Ricordo, infatti, che soprattutto nel processo minorile, la pena non ha solo una funzione punitiva, ma deve avere una finalità rieducativa. È importante, quindi, che il minore acquisisca la consapevolezza del proprio gesto ed eventualmente si penta.

La questione dei 300 euro falsi, se confermata, potrebbe avere conseguenze penali?

Certamente. Il fatto di falsificare denaro è un ulteriore reato punito in maniera molto seria nel nostro ordinamento, con una pena fino a 12 anni di reclusione. È punito anche chi si limita a utilizzare e mettere in circolazione il denaro falso.

Le accuse nei suoi confronti sono al momento di omicidio volontario e rapina. Qual è la pena massima che rischierebbe in questo momento? Fosse stato adulto, cosa sarebbe cambiato?

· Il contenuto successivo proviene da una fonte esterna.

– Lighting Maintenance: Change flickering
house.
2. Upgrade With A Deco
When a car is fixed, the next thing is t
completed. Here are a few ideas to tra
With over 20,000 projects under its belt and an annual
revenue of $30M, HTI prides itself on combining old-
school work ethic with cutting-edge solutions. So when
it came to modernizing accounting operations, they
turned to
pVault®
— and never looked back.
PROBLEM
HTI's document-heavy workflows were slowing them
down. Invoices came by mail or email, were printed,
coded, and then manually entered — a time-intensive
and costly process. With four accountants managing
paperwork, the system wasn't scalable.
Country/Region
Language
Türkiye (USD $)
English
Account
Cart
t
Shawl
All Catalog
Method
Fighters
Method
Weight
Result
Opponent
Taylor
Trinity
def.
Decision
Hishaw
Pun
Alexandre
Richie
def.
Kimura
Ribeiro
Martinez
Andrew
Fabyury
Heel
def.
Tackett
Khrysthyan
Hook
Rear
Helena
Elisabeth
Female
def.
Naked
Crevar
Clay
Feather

La pena che si rischia in astratto in questi casi, se il fatto fosse stato commesso da un adulto, è la pena massima prevista dal nostro ordinamento: quella dell’ergastolo. Nel caso di specie, però, pur trattandosi di soggetto minorenne seppur pienamente imputabile avendo superato i 14 anni, in caso di condanna non potrà essere applicata la pena dell’ergastolo, ritenuta incompatibile dalla Corte Costituzionale con le esigenze educative del minorenne.

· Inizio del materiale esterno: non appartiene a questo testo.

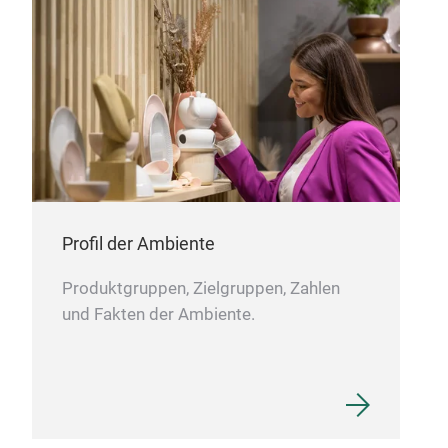
Profil der Ambiente
Produktgruppen, Zielgruppen, Zahlen
und Fakten der Ambiente.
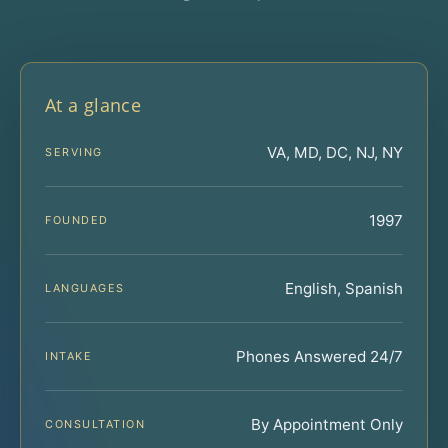
At a glance
VA, MD, DC, NJ, NY
SERVING
1997
FOUNDED
English, Spanish
LANGUAGES
Phones Answered 24/7
INTAKE
By Appointment Only
CONSULTATION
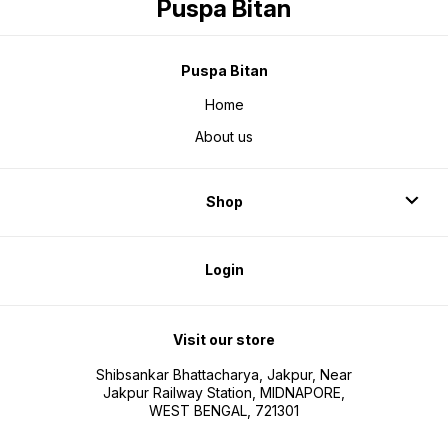
Puspa Bitan
Puspa Bitan
Home
About us
Shop
Login
Visit our store
Shibsankar Bhattacharya, Jakpur, Near
Jakpur Railway Station, MIDNAPORE,
WEST BENGAL, 721301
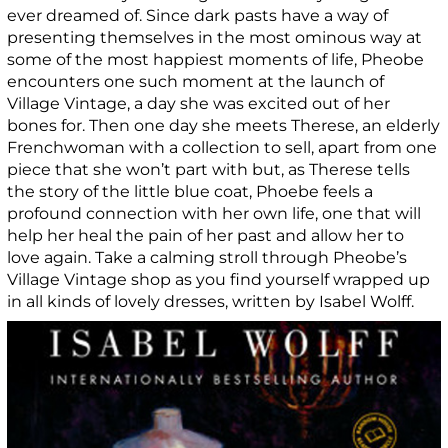
ever dreamed of. Since dark pasts have a way of
presenting themselves in the most ominous way at
some of the most happiest moments of life, Pheobe
encounters one such moment at the launch of
Village Vintage, a day she was excited out of her
bones for. Then one day she meets Therese, an elderly
Frenchwoman with a collection to sell, apart from one
piece that she won’t part with but, as Therese tells
the story of the little blue coat, Phoebe feels a
profound connection with her own life, one that will
help her heal the pain of her past and allow her to
love again. Take a calming stroll through Pheobe’s
Village Vintage shop as you find yourself wrapped up
in all kinds of lovely dresses, written by Isabel Wolff.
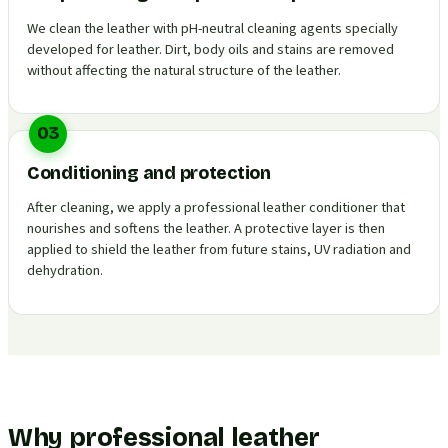
We clean the leather with pH-neutral cleaning agents specially
developed for leather. Dirt, body oils and stains are removed
without affecting the natural structure of the leather.
03
Conditioning and protection
After cleaning, we apply a professional leather conditioner that
nourishes and softens the leather. A protective layer is then
applied to shield the leather from future stains, UV radiation and
dehydration.
Why professional leather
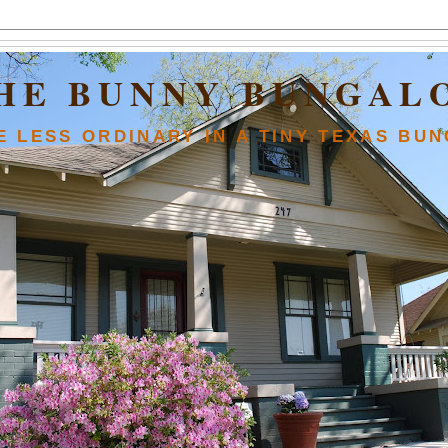
HE BUNNY BUNGAL
FE LESS ORDINARY IN A TINY TEXAS BU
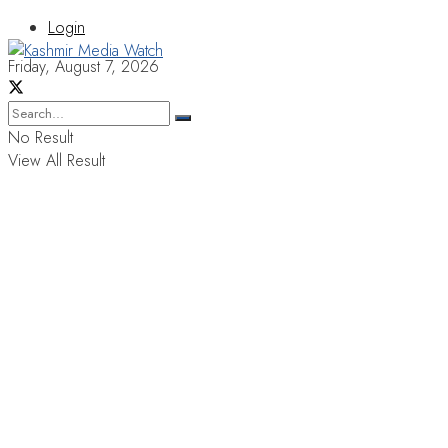
Login
Friday, August 7, 2026
No Result
View All Result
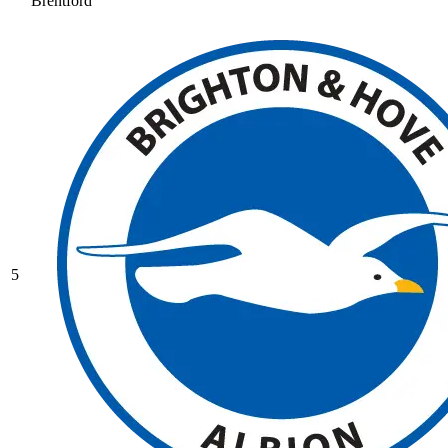
Brentford
5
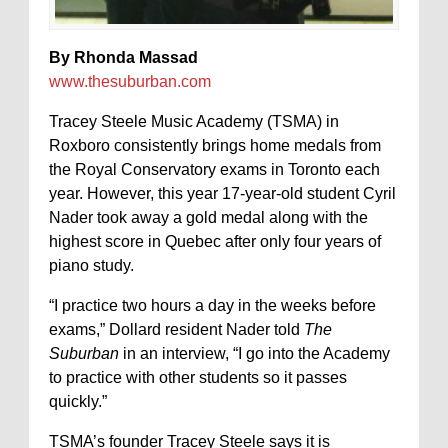
By Rhonda Massad
www.thesuburban.com
Tracey Steele Music Academy (TSMA) in
Roxboro consistently brings home medals from
the Royal Conservatory exams in Toronto each
year. However, this year 17-year-old student Cyril
Nader took away a gold medal along with the
highest score in Quebec after only four years of
piano study.
“I practice two hours a day in the weeks before
exams,” Dollard resident Nader told
The
Suburban
in an interview, “I go into the Academy
to practice with other students so it passes
quickly.”
TSMA’s founder Tracey Steele says it is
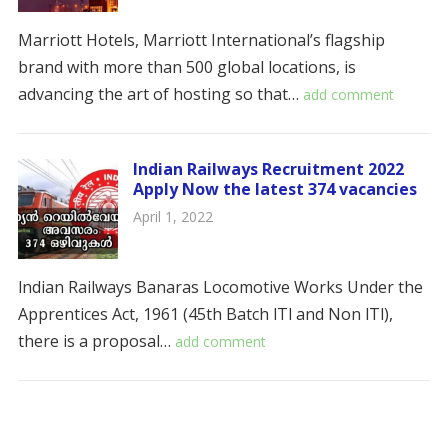
Marriott Hotels, Marriott International’s flagship
brand with more than 500 global locations, is
advancing the art of hosting so that…
add comment
Indian Railways Recruitment 2022
Apply Now the latest 374 vacancies
April 1, 2022
lndian Railways Banaras Locomotive Works Under the
Apprentices Act, 1961 (45th Batch lTl and Non lTl),
there is a proposal…
add comment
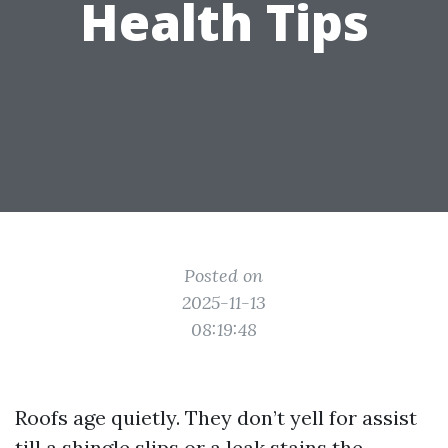
Health Tips
Posted on
2025-11-13
08:19:48
Roofs age quietly. They don’t yell for assist
till a shingle slips or a leak stains the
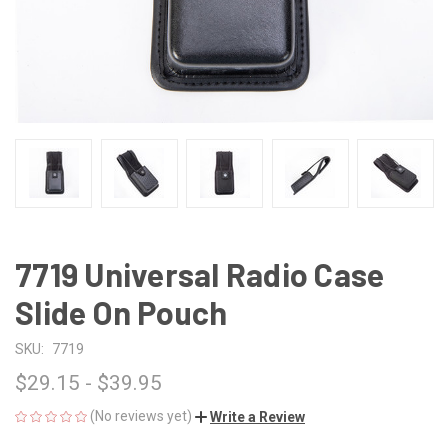
7719 Universal Radio Case
Slide On Pouch
SKU:
7719
$29.15 - $39.95
(No reviews yet)
Write a Review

Secondo il nostro ordinamento ai minorenni non può essere mai applicata la pena dell’ergastolo perché la finalità – ancora più per un minore – è quella di “rieducare”. La pena massima che rischia, sempre in astratto, è quindi la pena di 30 anni di reclusione che può essere a sua volta diminuita di un terzo a 20 anni di reclusione proprio per il fatto che l’azione è stata commessa da un soggetto minorenne. Nel nostro ordinamento, infatti, è prevista un’ulteriore circostanza attenuante se il fatto è commesso da un soggetto minorenne.

Verosimilmente la pena massima che rischia in concreto è, quindi, quella di 20 anni di reclusione. Al ragazzo possono essere poi applicate, anche in ragione della confessione resa, le circostanze attenuanti generiche, con un’ulteriore riduzione della pena.